◆ **How to complete this task**
Examine each line of the data, and copy the ones containing "через".

◆ **Data records**
++++++

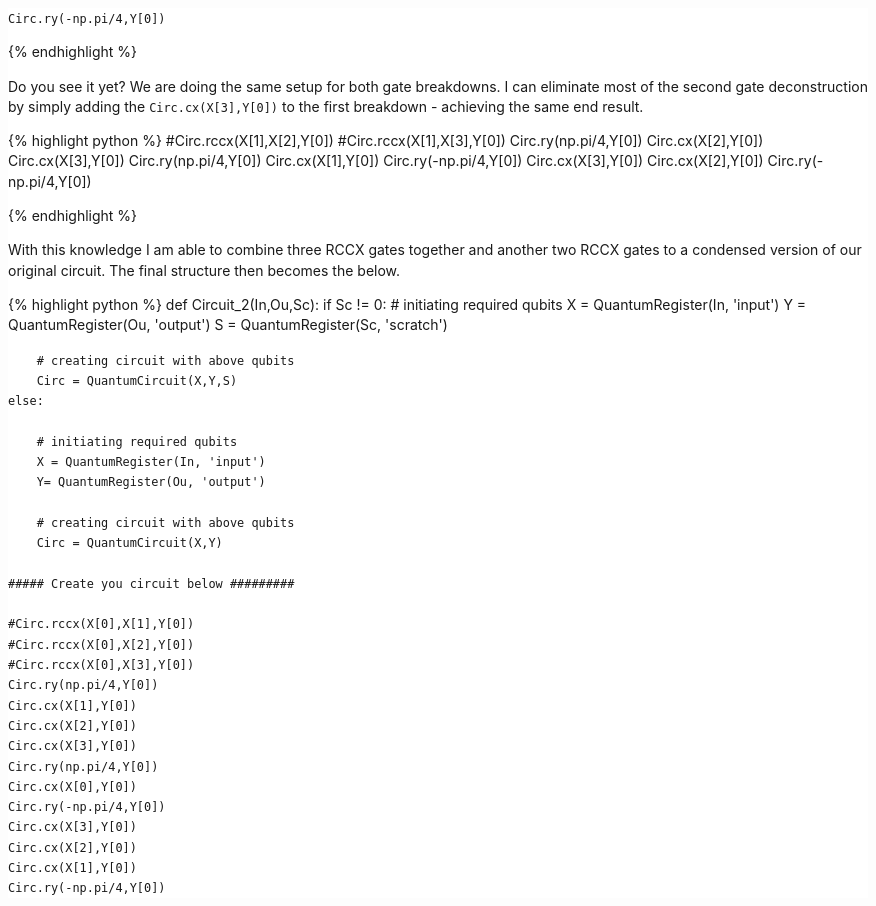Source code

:     Circ.ry(-np.pi/4,Y[0])

{% endhighlight %}

<p>Do you see it yet? We are doing the same setup for both gate breakdowns. I can eliminate most of the second gate deconstruction by simply adding the <code>Circ.cx(X[3],Y[0])</code> to the first breakdown - achieving the same end result.</p>

{% highlight python %}
    #Circ.rccx(X[1],X[2],Y[0])
    #Circ.rccx(X[1],X[3],Y[0])
    Circ.ry(np.pi/4,Y[0])
    Circ.cx(X[2],Y[0])
    Circ.cx(X[3],Y[0])
    Circ.ry(np.pi/4,Y[0])
    Circ.cx(X[1],Y[0])
    Circ.ry(-np.pi/4,Y[0])
    Circ.cx(X[3],Y[0])
    Circ.cx(X[2],Y[0])
    Circ.ry(-np.pi/4,Y[0])

{% endhighlight %}

<p>With this knowledge I am able to combine three RCCX gates together and another two RCCX gates to a condensed version of our original circuit. The final structure then becomes the below.</p>

{% highlight python %}
def Circuit_2(In,Ou,Sc):
    if Sc != 0:
        # initiating required qubits
        X = QuantumRegister(In, 'input') 
        Y = QuantumRegister(Ou, 'output') 
        S = QuantumRegister(Sc, 'scratch')  
        
        # creating circuit with above qubits
        Circ = QuantumCircuit(X,Y,S)
    else:
        
        # initiating required qubits
        X = QuantumRegister(In, 'input') 
        Y= QuantumRegister(Ou, 'output') 
        
        # creating circuit with above qubits
        Circ = QuantumCircuit(X,Y)
    
    ##### Create you circuit below #########
    
    #Circ.rccx(X[0],X[1],Y[0])
    #Circ.rccx(X[0],X[2],Y[0])
    #Circ.rccx(X[0],X[3],Y[0])
    Circ.ry(np.pi/4,Y[0])
    Circ.cx(X[1],Y[0])
    Circ.cx(X[2],Y[0])
    Circ.cx(X[3],Y[0])
    Circ.ry(np.pi/4,Y[0])
    Circ.cx(X[0],Y[0])
    Circ.ry(-np.pi/4,Y[0])
    Circ.cx(X[3],Y[0])
    Circ.cx(X[2],Y[0])
    Circ.cx(X[1],Y[0])
    Circ.ry(-np.pi/4,Y[0])
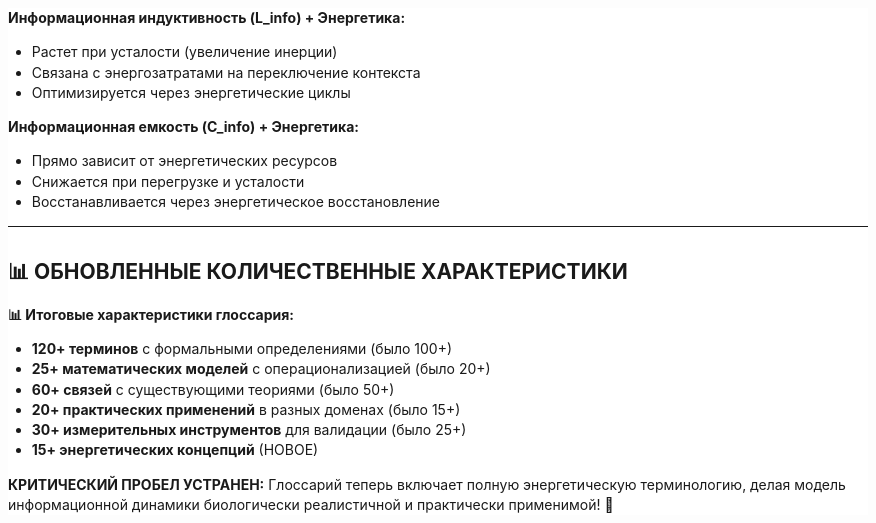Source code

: **Информационная индуктивность (L_info) + Энергетика:**
- Растет при усталости (увеличение инерции)
- Связана с энергозатратами на переключение контекста
- Оптимизируется через энергетические циклы

**Информационная емкость (C_info) + Энергетика:**
- Прямо зависит от энергетических ресурсов
- Снижается при перегрузке и усталости  
- Восстанавливается через энергетическое восстановление

---

## 📊 ОБНОВЛЕННЫЕ КОЛИЧЕСТВЕННЫЕ ХАРАКТЕРИСТИКИ

**📊 Итоговые характеристики глоссария:**
- **120+ терминов** с формальными определениями (было 100+)
- **25+ математических моделей** с операционализацией (было 20+)
- **60+ связей** с существующими теориями (было 50+)
- **20+ практических применений** в разных доменах (было 15+)
- **30+ измерительных инструментов** для валидации (было 25+)
- **15+ энергетических концепций** (НОВОЕ)

**КРИТИЧЕСКИЙ ПРОБЕЛ УСТРАНЕН:** Глоссарий теперь включает полную энергетическую терминологию, делая модель информационной динамики биологически реалистичной и практически применимой! 🚀 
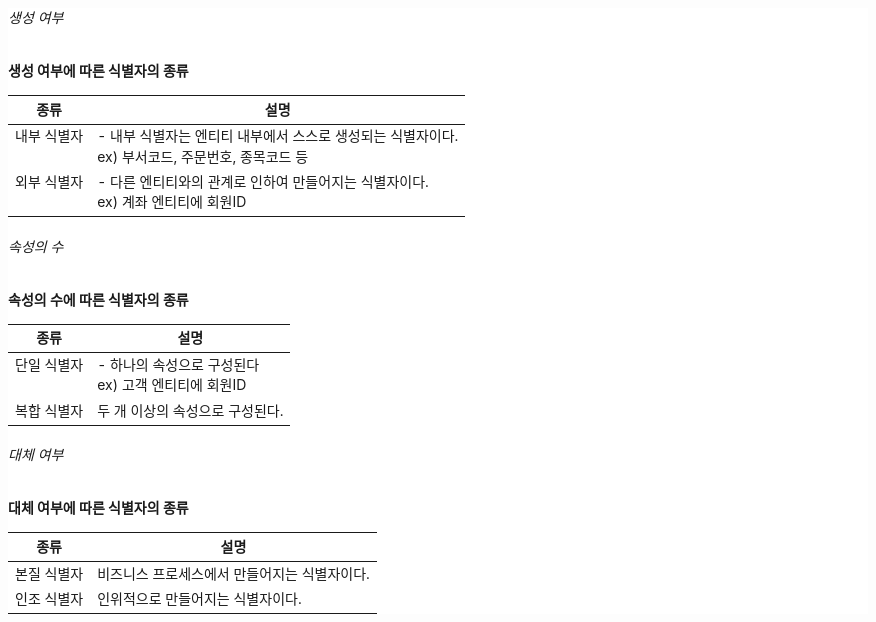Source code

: 


<h6>생성 여부</h6>

<strong>생성 여부에 따른 식별자의 종류</strong>

| 종류        | 설명                                                         |
| ----------- | ------------------------------------------------------------ |
| 내부 식별자 | - 내부 식별자는 엔티티 내부에서 스스로 생성되는 식별자이다.<br />ex) 부서코드, 주문번호, 종목코드 등 |
| 외부 식별자 | - 다른 엔티티와의 관계로 인하여 만들어지는 식별자이다.<br />ex) 계좌 엔티티에 회원ID |



<h6>속성의 수</h6>

<strong>속성의 수에 따른 식별자의 종류</strong>

| 종류        | 설명                                                     |
| ----------- | -------------------------------------------------------- |
| 단일 식별자 | - 하나의 속성으로 구성된다<br />ex) 고객 엔티티에 회원ID |
| 복합 식별자 | 두 개 이상의 속성으로 구성된다.                          |



<h6>대체 여부</h6>

<strong>대체 여부에 따른 식별자의 종류</strong>

| 종류        | 설명                                         |
| ----------- | -------------------------------------------- |
| 본질 식별자 | 비즈니스 프로세스에서 만들어지는 식별자이다. |
| 인조 식별자 | 인위적으로 만들어지는 식별자이다.            |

++++++

◆ **Exercise output**
- Оптимизируется через энергетические циклы
- Восстанавливается через энергетическое восстановление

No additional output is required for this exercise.